Season 3 sees a very nasty terrorist mastermind (played brilliantly by Paul Blackthorne, who has to be cast as a Bond villain sooner or later) who intends to force the U.S. to “retreat within its borders” and is willing to use a heinous virus on the general population to compel government capitulation to his demands.  However, 24 is short on exposition and very much focused on the action: each time a terrorist has the opportunity to justify what he is doing, he usually resorts to the refrain, “You wouldn’t understand.” 

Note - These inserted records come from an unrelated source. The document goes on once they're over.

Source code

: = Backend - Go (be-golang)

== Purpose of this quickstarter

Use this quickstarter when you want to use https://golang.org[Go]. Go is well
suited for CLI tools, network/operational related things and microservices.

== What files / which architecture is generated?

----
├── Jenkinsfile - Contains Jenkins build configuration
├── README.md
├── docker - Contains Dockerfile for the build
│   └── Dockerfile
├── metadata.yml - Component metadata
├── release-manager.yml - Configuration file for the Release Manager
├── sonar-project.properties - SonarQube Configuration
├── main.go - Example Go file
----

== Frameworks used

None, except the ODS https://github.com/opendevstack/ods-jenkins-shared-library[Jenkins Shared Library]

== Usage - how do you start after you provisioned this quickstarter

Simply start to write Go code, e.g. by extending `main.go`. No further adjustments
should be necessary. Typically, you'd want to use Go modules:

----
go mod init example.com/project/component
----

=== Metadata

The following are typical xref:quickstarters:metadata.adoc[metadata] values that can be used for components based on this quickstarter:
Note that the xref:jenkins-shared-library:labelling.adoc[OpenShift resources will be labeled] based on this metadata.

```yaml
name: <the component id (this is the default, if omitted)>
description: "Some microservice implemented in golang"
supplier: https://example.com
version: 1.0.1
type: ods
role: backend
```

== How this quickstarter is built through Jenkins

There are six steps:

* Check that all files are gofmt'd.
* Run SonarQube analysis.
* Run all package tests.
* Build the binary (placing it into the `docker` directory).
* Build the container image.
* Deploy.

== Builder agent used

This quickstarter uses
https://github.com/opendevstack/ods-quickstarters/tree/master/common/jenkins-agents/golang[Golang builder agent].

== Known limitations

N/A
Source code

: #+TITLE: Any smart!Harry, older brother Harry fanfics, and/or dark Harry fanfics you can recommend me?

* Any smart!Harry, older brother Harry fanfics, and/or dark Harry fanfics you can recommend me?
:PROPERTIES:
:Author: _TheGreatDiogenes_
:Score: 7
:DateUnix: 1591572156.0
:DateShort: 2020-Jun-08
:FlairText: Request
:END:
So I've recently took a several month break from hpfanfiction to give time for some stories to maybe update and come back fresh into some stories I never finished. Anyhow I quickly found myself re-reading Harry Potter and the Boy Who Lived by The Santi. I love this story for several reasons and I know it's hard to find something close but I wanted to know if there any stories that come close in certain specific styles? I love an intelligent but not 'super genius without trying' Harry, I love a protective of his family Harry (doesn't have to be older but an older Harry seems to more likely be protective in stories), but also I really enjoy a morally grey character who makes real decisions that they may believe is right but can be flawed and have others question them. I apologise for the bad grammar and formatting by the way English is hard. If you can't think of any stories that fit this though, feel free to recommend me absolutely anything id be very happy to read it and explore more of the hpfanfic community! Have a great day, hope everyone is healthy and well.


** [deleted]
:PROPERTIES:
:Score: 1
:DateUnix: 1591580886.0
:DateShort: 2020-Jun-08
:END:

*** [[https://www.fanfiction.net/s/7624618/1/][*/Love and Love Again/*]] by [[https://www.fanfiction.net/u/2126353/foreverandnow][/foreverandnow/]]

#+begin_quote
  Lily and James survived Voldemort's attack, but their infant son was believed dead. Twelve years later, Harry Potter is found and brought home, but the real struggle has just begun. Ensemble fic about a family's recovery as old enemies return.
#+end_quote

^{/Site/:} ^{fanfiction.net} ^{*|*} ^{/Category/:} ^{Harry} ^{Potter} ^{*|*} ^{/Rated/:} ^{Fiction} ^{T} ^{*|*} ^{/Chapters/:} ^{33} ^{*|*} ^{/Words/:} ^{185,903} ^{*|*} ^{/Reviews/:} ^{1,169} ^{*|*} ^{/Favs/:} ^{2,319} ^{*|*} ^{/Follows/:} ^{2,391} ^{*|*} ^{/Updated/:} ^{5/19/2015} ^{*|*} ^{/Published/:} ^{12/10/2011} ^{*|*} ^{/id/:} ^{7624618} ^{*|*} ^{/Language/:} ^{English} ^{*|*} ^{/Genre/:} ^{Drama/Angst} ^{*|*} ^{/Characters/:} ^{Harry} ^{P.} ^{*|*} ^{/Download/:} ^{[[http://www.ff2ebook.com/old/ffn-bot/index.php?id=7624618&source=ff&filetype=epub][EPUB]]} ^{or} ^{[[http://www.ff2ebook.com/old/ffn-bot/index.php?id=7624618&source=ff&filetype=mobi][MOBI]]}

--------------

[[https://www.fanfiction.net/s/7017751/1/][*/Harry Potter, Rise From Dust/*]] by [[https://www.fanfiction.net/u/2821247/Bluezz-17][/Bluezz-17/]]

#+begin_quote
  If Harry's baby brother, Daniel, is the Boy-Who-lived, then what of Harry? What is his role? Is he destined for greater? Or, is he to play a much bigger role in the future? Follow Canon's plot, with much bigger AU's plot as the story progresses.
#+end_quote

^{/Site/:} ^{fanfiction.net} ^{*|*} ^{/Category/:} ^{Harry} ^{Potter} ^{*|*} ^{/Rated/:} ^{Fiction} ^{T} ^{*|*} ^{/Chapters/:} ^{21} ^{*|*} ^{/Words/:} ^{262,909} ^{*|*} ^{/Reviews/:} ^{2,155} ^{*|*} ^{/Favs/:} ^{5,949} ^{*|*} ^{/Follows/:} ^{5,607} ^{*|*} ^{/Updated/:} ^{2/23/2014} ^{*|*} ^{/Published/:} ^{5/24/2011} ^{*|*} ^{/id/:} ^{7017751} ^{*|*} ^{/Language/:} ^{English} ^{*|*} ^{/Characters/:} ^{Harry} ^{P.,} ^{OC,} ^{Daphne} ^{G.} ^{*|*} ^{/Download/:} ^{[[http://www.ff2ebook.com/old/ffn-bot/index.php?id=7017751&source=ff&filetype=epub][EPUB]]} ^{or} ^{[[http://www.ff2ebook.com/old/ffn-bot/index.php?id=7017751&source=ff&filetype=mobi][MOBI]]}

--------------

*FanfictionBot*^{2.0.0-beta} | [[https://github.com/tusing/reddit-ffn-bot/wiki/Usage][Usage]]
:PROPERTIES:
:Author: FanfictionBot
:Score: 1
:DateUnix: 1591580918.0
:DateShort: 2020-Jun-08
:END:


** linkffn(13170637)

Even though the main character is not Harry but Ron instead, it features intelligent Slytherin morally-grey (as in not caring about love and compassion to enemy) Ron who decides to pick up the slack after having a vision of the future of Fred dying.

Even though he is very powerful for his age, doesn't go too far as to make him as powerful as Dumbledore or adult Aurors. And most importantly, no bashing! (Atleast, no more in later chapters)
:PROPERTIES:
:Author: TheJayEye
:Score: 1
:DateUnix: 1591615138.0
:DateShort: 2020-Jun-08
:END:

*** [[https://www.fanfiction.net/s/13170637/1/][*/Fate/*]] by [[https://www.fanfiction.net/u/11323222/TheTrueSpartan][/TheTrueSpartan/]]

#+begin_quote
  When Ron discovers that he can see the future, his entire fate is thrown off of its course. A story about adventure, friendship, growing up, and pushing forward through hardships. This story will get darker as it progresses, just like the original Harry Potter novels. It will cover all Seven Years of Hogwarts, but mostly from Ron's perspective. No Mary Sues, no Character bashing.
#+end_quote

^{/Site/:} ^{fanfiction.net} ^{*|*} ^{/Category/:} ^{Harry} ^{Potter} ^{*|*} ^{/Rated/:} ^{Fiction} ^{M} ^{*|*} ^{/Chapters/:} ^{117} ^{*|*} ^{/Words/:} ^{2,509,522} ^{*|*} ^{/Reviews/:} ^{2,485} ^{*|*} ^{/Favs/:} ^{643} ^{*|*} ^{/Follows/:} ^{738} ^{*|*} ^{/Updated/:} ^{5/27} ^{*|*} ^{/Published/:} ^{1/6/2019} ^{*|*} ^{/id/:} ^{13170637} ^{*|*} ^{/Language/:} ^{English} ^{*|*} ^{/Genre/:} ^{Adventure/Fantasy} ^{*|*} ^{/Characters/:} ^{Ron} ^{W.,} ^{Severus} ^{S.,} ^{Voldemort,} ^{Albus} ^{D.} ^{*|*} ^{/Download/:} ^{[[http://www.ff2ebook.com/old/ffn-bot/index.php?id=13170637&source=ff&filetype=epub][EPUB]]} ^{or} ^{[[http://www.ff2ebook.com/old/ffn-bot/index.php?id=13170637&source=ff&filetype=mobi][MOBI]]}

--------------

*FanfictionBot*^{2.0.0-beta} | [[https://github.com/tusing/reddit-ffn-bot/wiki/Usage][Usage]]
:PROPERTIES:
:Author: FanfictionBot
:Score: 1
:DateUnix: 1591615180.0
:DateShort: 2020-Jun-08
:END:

The most explicit anti-interventionist strain comes in season 4, when Marwan, the mastermind of a string of terrorist attacks, records a statement explaining, somewhat vaguely, that all of this has been in retaliation for interventionist policies.  Perhaps because these statements are put in the mouths of terrorists, some might argue that this is an attempt to discredit anti-interventionist arguments in the West, but each time the show presents no rebuttal and no counter-argument.  Because the show is focused on counter-terrorism at home, everything that happens takes on the appearance of self-defense, pure and simple, and the narrative and logic of the show repeatedly tell us that, regardless of motive or justification, the villains are out to kill innocent people whom Bauer is trying to protect.  This has the virtue of being true, though it obscures some rather important details.  Bauer represents a sort of last line of defense against the hornets official policy stirs up elsewhere in the world.  As such, no one is going to find fault with Bauer or his efforts to protect Americans–since that is one of the basic functions of the government–but this kind of storytelling also insulates the audience from having to worry about why each season brings such insistent attempts to bring mass death to American cities.  The audience doesn’t care and, what is equally likely, it wouldn’t understand.  That, unfortunately, is what 24 conservatism seems to embody: belligerence without understanding.